Ele argumentou que os níveis de estoque deveriam permitir que a maioria das empresas lidasse com prazos de entrega mais longos. A procura mais lenta dos consumidores na sequência da onda de aumentos das taxas de juro pode, entretanto, limitar a capacidade das empresas de aumentar os preços e transferir custos de envio mais elevados para os clientes.

Isso significa que tomadores de decisões político-econômicas podem relaxar?

Não necessariamente. Analistas dizem que uma interrupção prolongada seria um problema mais sério.

A consultora Oxford Economics afirmou na semana passada –antes das greves lideradas pelos EUA– que, se o Mar Vermelho permanecesse fechado ao tráfego comercial durante vários meses, as taxas de transporte marítimo mais elevadas poderiam acrescentar 0,7 pontos percentuais às taxas anuais de inflação até ao final de 2024.

Neste cenário, a inflação global poderá continuar a abrandar e os bancos centrais poderão começar a cortar as taxas de juros a partir de meados do ano, afirmou a Oxford Economics. Mas as taxas poderão não cair tanto quanto os investidores esperavam.

Tomasz Wieladek, economista-chefe para a Europa da T Rowe Price, observou que o transporte marítimo global também tem estado sob pressão devido a uma seca no Canal do Panamá, que reduziu as faixas de trânsito. Isto poderia tornar a ameaça inflacionária mais significativa, argumentou.

"Duas das rotas marítimas mais importantes do mundo são afetadas ao mesmo tempo. Então as taxas de envio provavelmente permanecerão elevadas por algum tempo", disse ele.

Qual é o maior perigo econômico?

O risco mais sério para a inflação, dizem os analistas, é que os mercados de petróleo e gás fiquem assustados com a perspectiva de um conflito muito mais amplo no Oriente Médio. O preço do petróleo diminuiu ao longo de outubro, novembro e dezembro, mesmo quando o conflito Israel-Hamas se alastrou.
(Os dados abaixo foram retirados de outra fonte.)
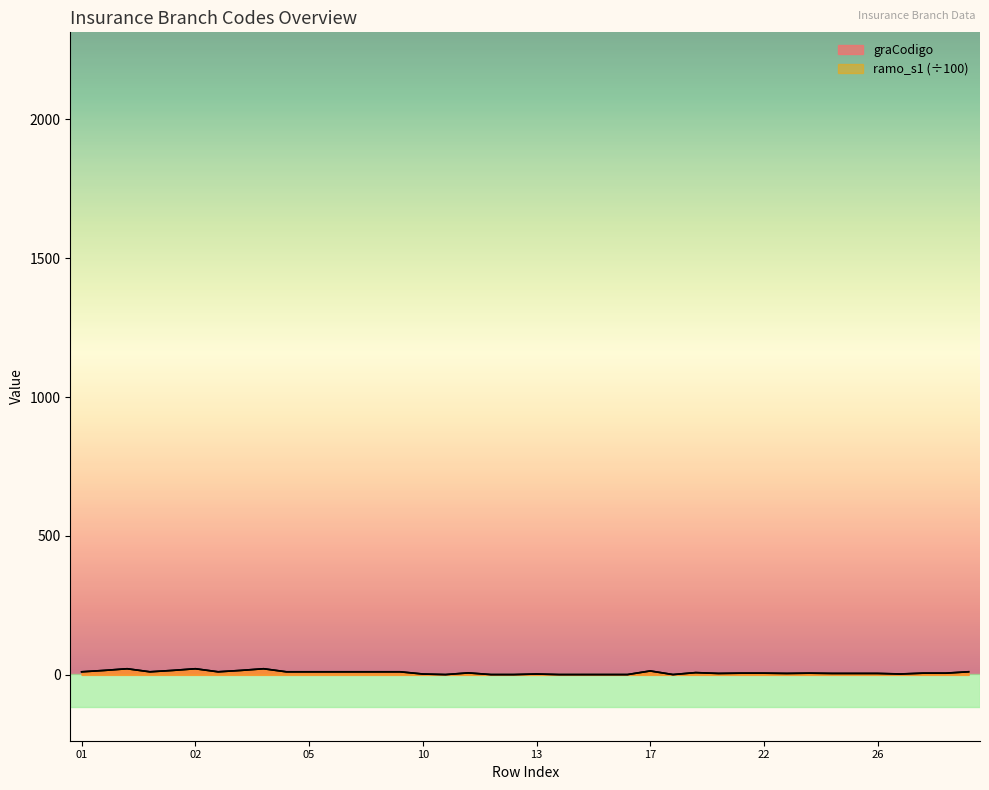

In graCodigo, how many points are higher than both neighbors (excluding endpoints)?

8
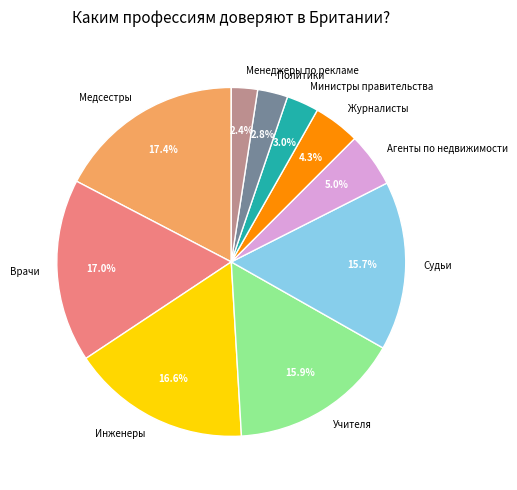

Is it true that Инженеры is 22% of the pie?

False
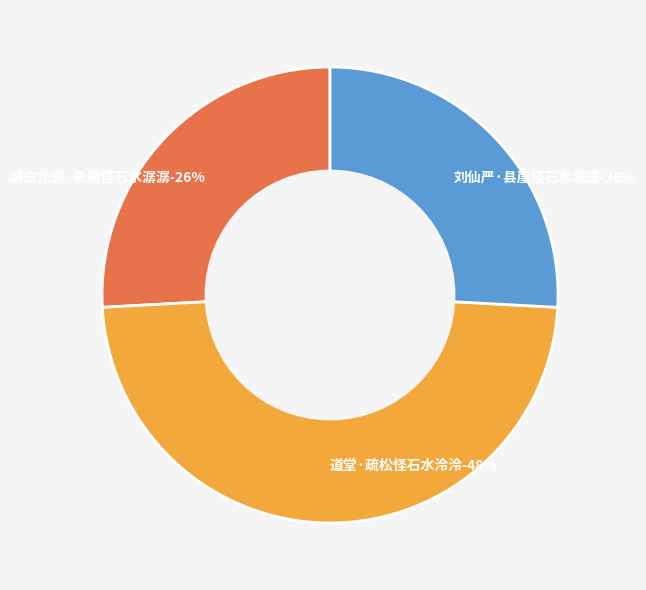

Is it true that 道堂·疏松怪石水泠泠 is 38% of the pie?

False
Christian Keller, chefe de investigação econômica do Barclays, disse que os elevados níveis de capacidade ociosa, a desaceleração da procura e a oferta robusta de países não-membros da OPEP+ (Organização dos Países Exportadores de Petróleo e aliados) têm até agora contido preocupações sobre uma interrupção material no fornecimento de petróleo.

No entanto, um salto no preço do petróleo no final da semana passada, na sequência dos ataques liderados pelos EUA, que fizeram o petróleo Brent subir 4%, para US$ 80,50 por barril, sublinhou os receios nos mercados financeiros de que a resposta liderada pelos EUA possa anunciar mais problemas à frente.

A queda dos custos da energia tem sido um dos principais impulsionadores da queda da inflação, então qualquer interrupção representaria um revés nos esforços dos bancos centrais para conter a alta de preços. Wieladek estima que um aumento de 10% no petróleo pode aumentar a inflação na zona euro em 0,4% no prazo de um ano.

O presidente dos EUA, Joe Biden, disse aos jornalistas na sexta-feira (12) que estava "muito preocupado" com o impacto das hostilidades nos preços do petróleo, acrescentando "é por isso que temos de parar com isso".